The beginner’s class is taught by Banu and his Romanian dance partner and teacher Cristina Simion. They will stay in Cairo for the rest of the year until the studio gets on its feet and then work between Romania and Egypt. Back in Romania, Banu’s dance school has made its mark on the country’s dance scene by taking part in events like the Manifest Life Festival in Campina, the Salsa Place Winterfest Festival in Buzau and the Salsa Linda Dance Fest in Targoviste, among others.
In Cairo, Banu is training a team of instructors who will later teach courses at the school’s Maadi branch. Ahmed Hatem Hussein is one of the instructors-to-be and part of the reason why Banu came to Cairo in the first place.
Hussein, currently the manager of Latin Love Dance School’s Maadi branch, was on a month-long business trip in Romania three years ago and didn’t have much to do. On a whim, he went along with a friend to a salsa class and fell in love with the movements and the atmosphere. Today dancing is like a drug, he says, that he thinks about whenever he hears music. Last year in Romania, he won third place in a salsa dance competition.
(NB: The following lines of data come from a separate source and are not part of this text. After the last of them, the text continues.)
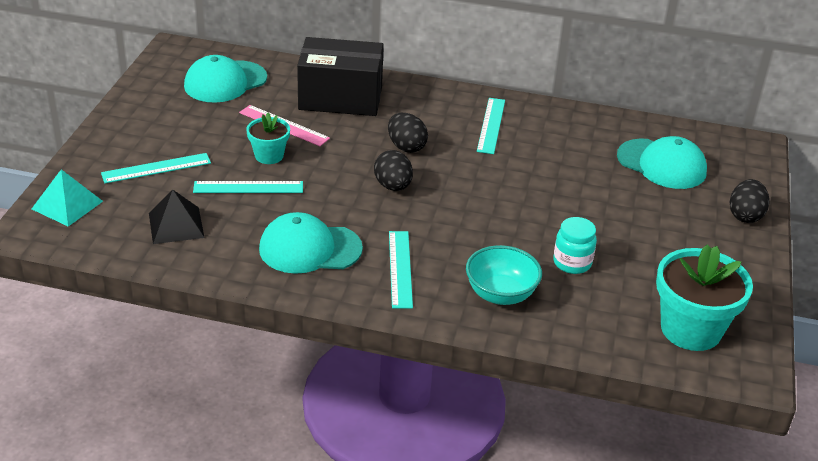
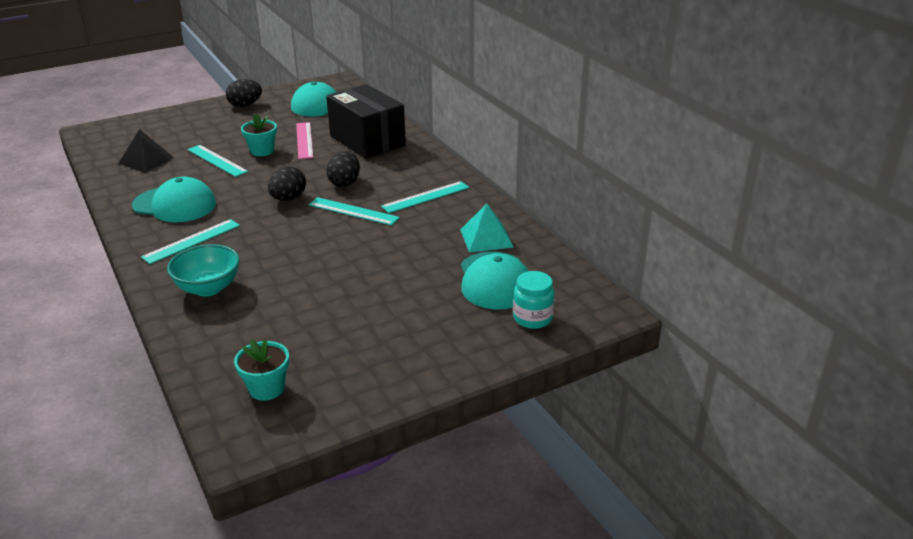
camera: 50 degrees right, 5 degrees down
turquoise pyramid [32,169,103,226] -> turquoise pyramid moved to [460,204,513,253]
turquoise ruler [101,153,211,183] -> turquoise ruler moved to [309,197,400,226]
turquoise cap [259,212,363,274] -> turquoise cap turned 150 degrees clockwise [132,177,216,222]
turquoise jar [553,217,597,274] -> turquoise jar moved to [513,271,554,329]
turquoise flower pot [656,245,753,351] -> turquoise flower pot [234,339,289,401], size x0.55
black egg [730,179,770,223] -> black egg moved to [226,79,262,107]

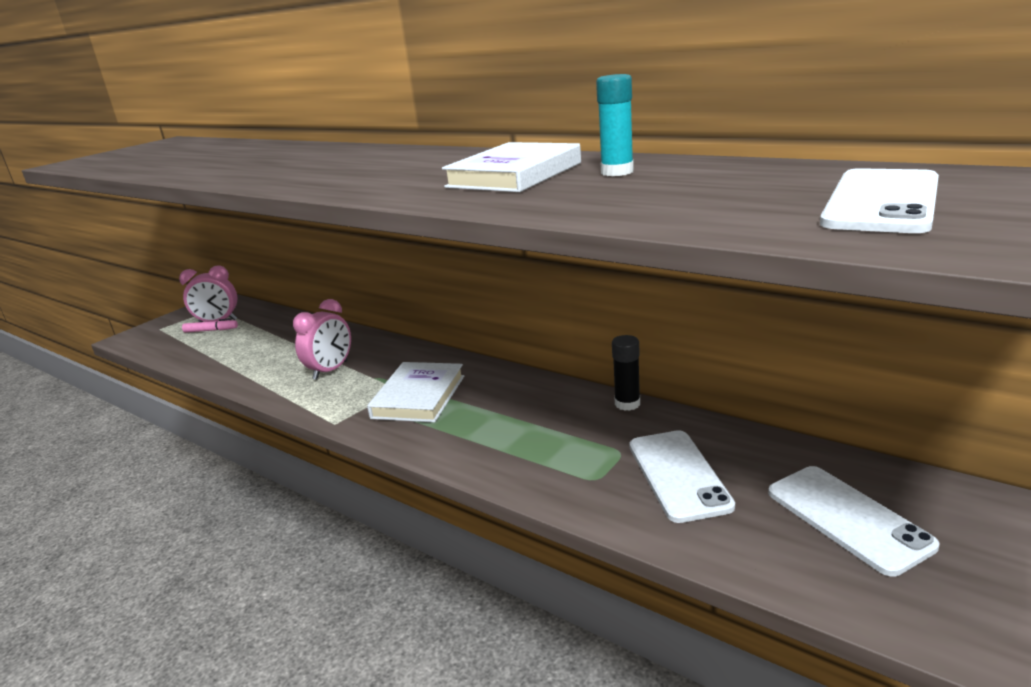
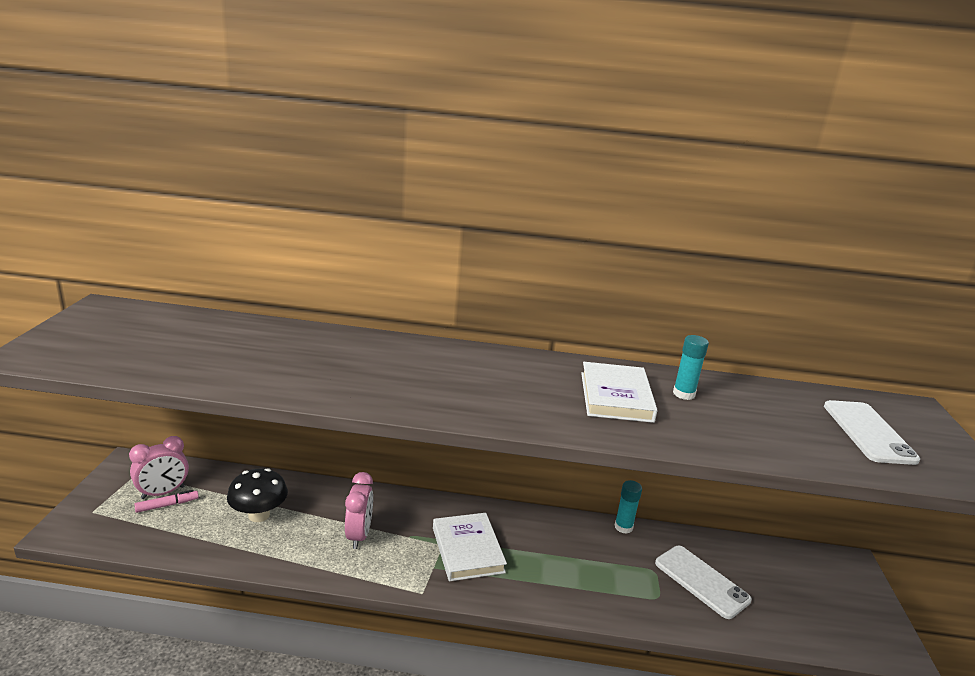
camera: 35 degrees left, 0 degrees up
black glue stick [612,335,640,411] -> turquoise glue stick [615,480,642,534]
white phone [768,466,939,576] -> none
none -> black mushroom [227,468,288,522]

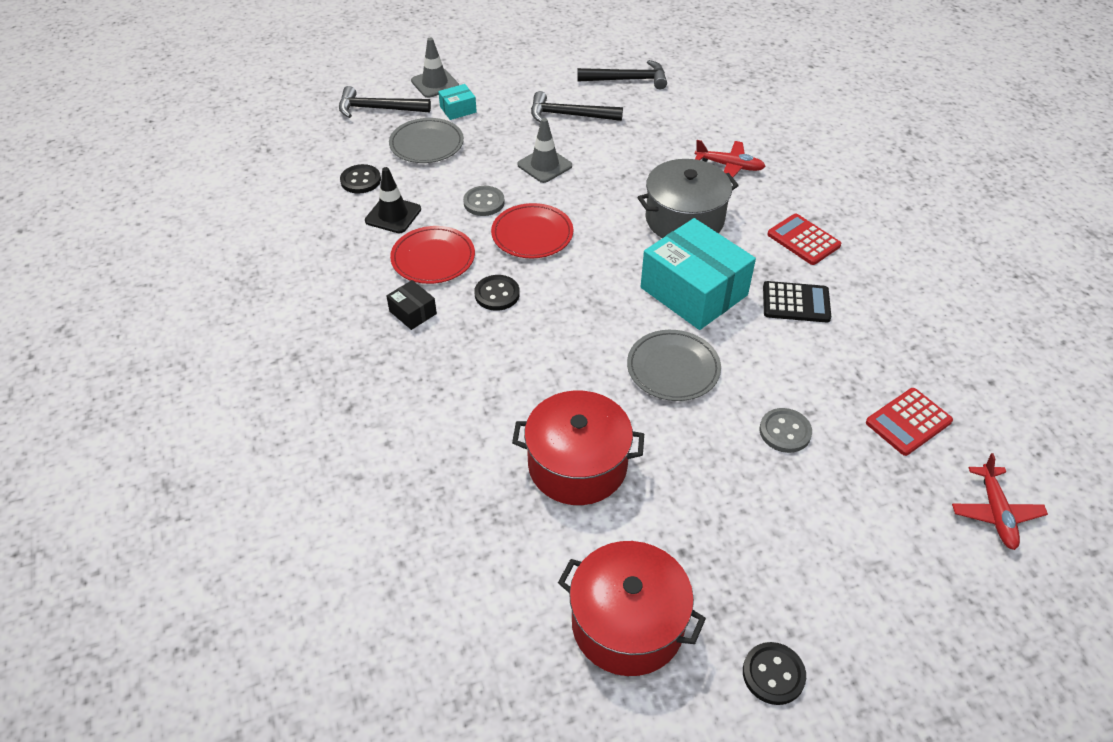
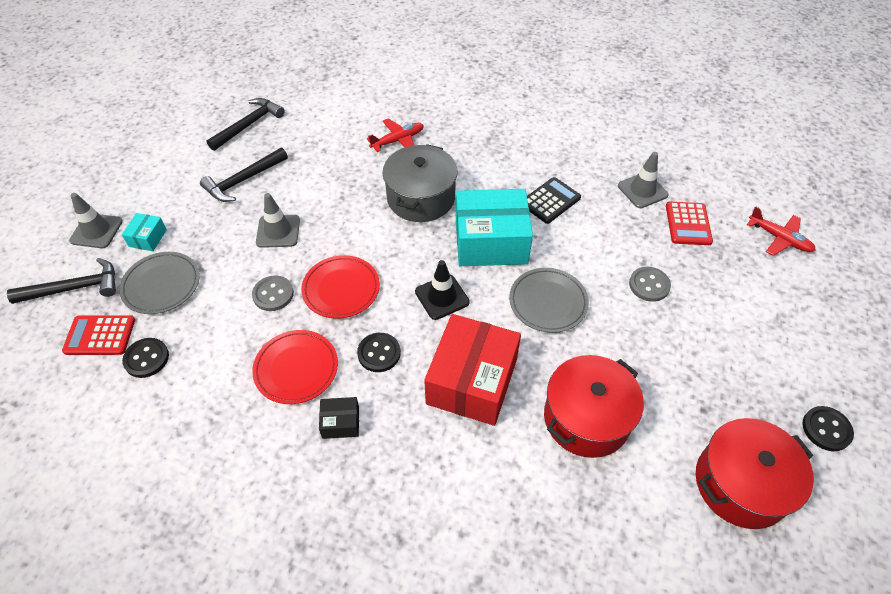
camera: 50 degrees left, 5 degrees up
black hammer [339,86,431,118] -> black hammer turned 150 degrees counterclockwise [7,258,116,304]
black traffic cone [365,167,421,233] -> black traffic cone moved to [415,260,470,320]
red calculator [767,214,841,265] -> red calculator moved to [62,315,135,355]
none -> red box [424,314,521,426]
none -> grey traffic cone [618,152,669,208]

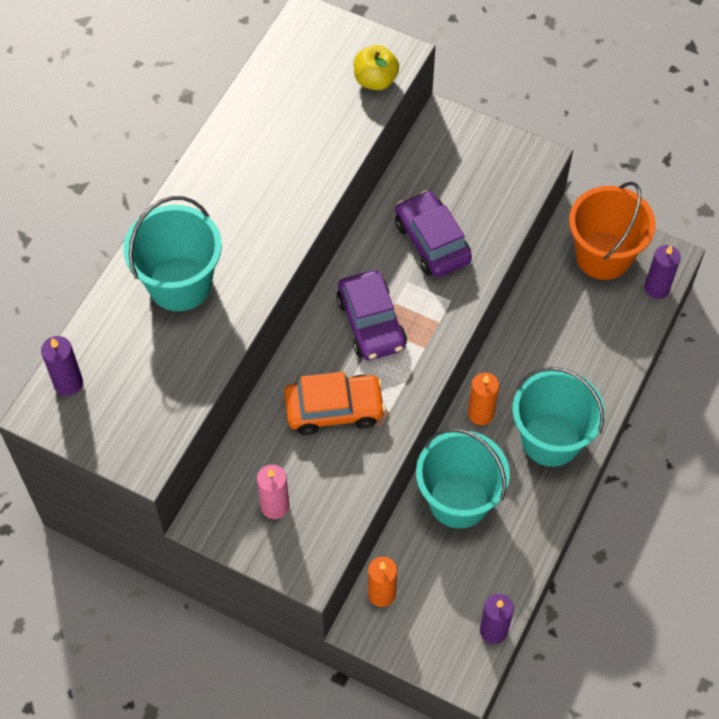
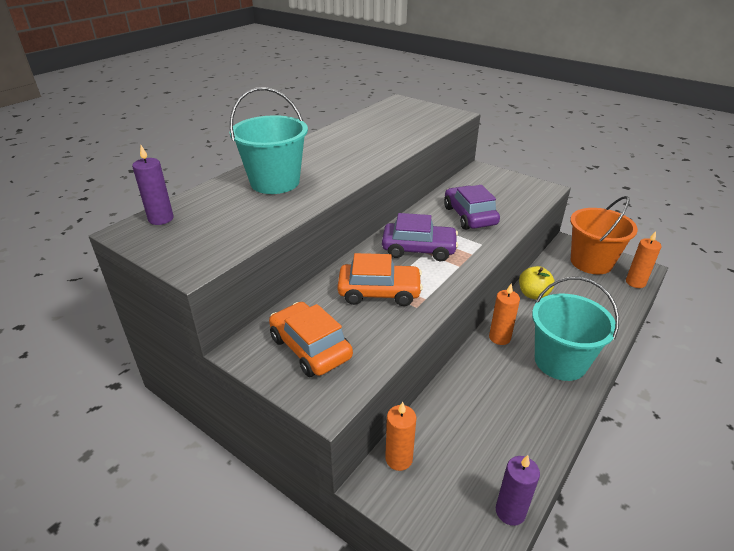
camera: 10 degrees right, 25 degrees down
pink candle [257,464,290,519] -> orange car [269,302,353,377]
purple car [336,270,407,360] -> purple car turned 75 degrees counterclockwise [382,213,458,261]
yellow apple [354,45,399,90] -> yellow apple moved to [519,266,555,300]
turquoise bucket [416,428,510,528] -> none
purple candle [644,245,681,299] -> orange candle [626,231,662,288]

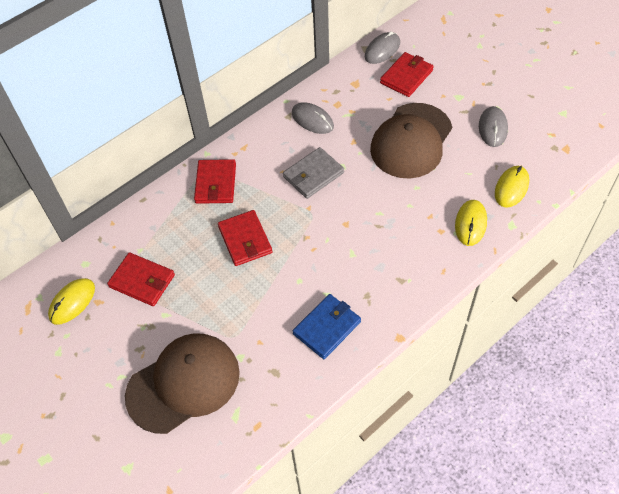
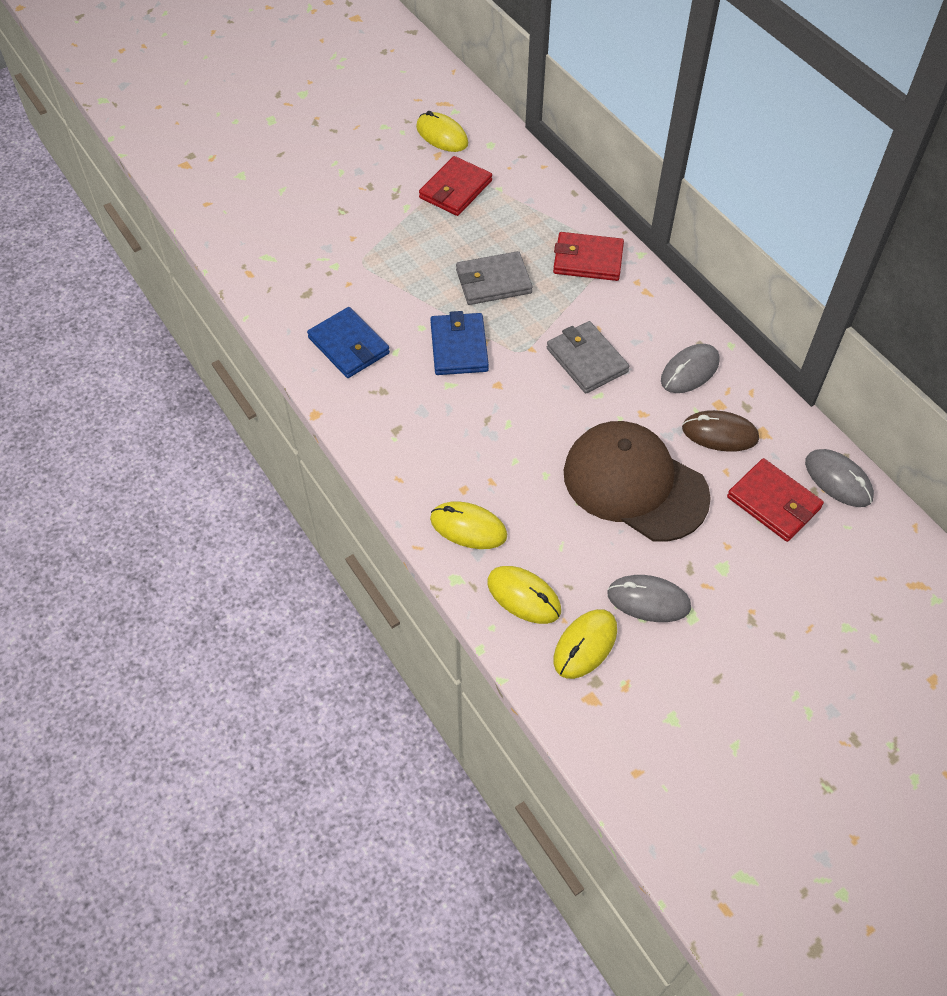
camera: 95 degrees right, 0 degrees up
brown cap [125,333,240,434] -> none
red wallet [218,210,272,266] -> grey wallet [456,251,533,305]
none -> blue wallet [430,311,489,375]
none -> yellow mouse [554,609,617,679]
none -> brown mouse [682,410,759,452]

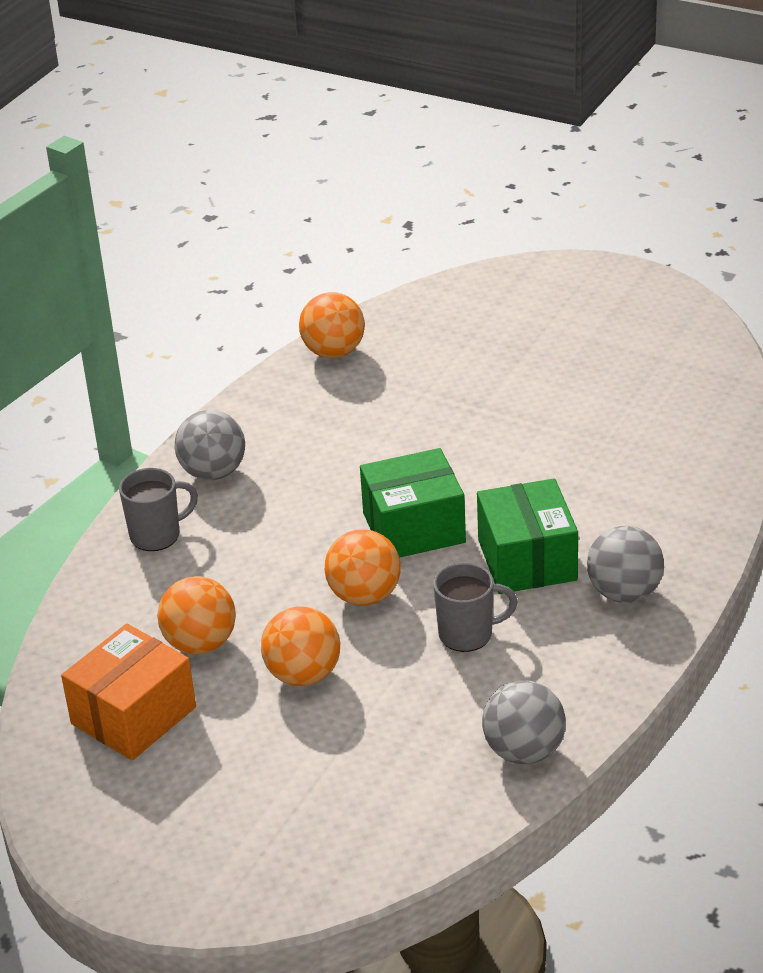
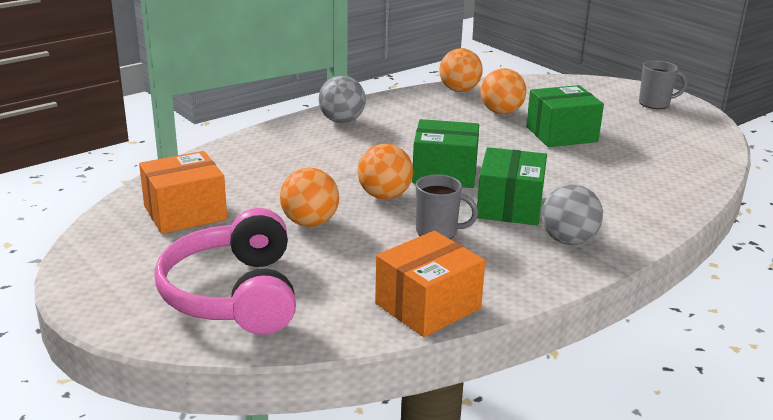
camera: 20 degrees right, 10 degrees down
grey mug [119,468,198,551] -> grey mug moved to [639,61,687,109]
orange ball [157,576,236,654] -> orange ball moved to [480,68,527,114]
grey ball [482,680,566,764] -> orange box [375,231,485,337]
none -> pink headphones [154,208,296,335]
none -> green box [526,85,604,147]

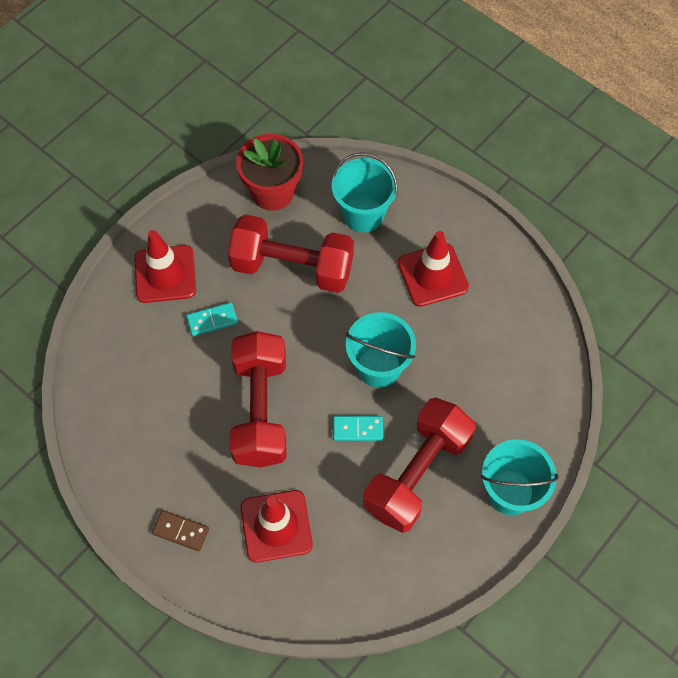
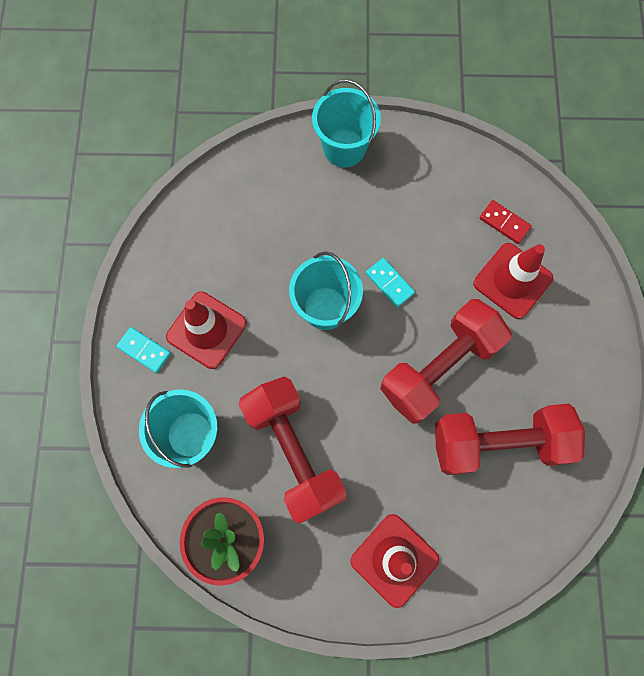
camera: 130 degrees left, 10 degrees up
brown domino [152,510,209,551] -> none
turquoise domino [186,302,238,336] -> turquoise domino moved to [116,327,171,373]
red dumbbell [363,398,476,533] -> red dumbbell moved to [435,404,585,475]
none -> red domino [479,200,532,244]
Hussein had joined the classes at Banu’s school in Romania when he first started dancing, and the two later met up at salsa events and festivals and became friends. They soon began talking about Banu coming to Egypt to extend his dance school.
Hussein had vowed to advance his technique when he returned to Egypt, but it wasn’t always easy. There’s a good salsa school in the city that taught him a lot, but he says it was difficult to learn other Latin dance styles from top-notch instructors all in one place. Since Egypt is more conservative than Eastern Europe, Hussein says he also faced an array of stereotypes and misconceptions when he took up salsa.
“In Romania they’re more open-minded about this, so the community there is much bigger. The fees are much less than in Cairo, so anyone can dance and you don’t have to be a billionaire. In Egypt, we don’t have a good economy so not everyone can dance,” Hussein says. “Egyptians are also not open-minded, and when you tell them you’re dancing they think it’s belly dancing or something for women. I had friends who said, ‘What is this?,’ and when they tried it they came back with their friends. So never judge something that you’ve never tried.”
There are great salsa dancers in Egypt who improved their skills over years of experience at dance schools and international festivals, the Cairo native says. Dance parties and events are held almost daily in Cairo, but they’re not all successful or have many participants. What makes the Latin Love Dance School different, Hussein says, is that it offers private lessons to advanced dancers and teaches people to move with musicality and rhythm.
While the school is now focusing on getting the beginner’s class going, it also has plans to take Egypt’s more advanced dancers to the next level. Banu says there’s a big Latin festival in Romania in the works for 2015, and he’s already discussing the prospect of bringing some Egyptian dancers along. There are also discussions about the dance school putting on a salsa festival in Cairo that will offer something different than the few already running, Banu adds.
“I think my best quality is not that I’m the greatest dancer or the nicest person,” Banu says. “But it’s that I’ve got the best team in Romania, and I can surround myself with the best people in Egypt.”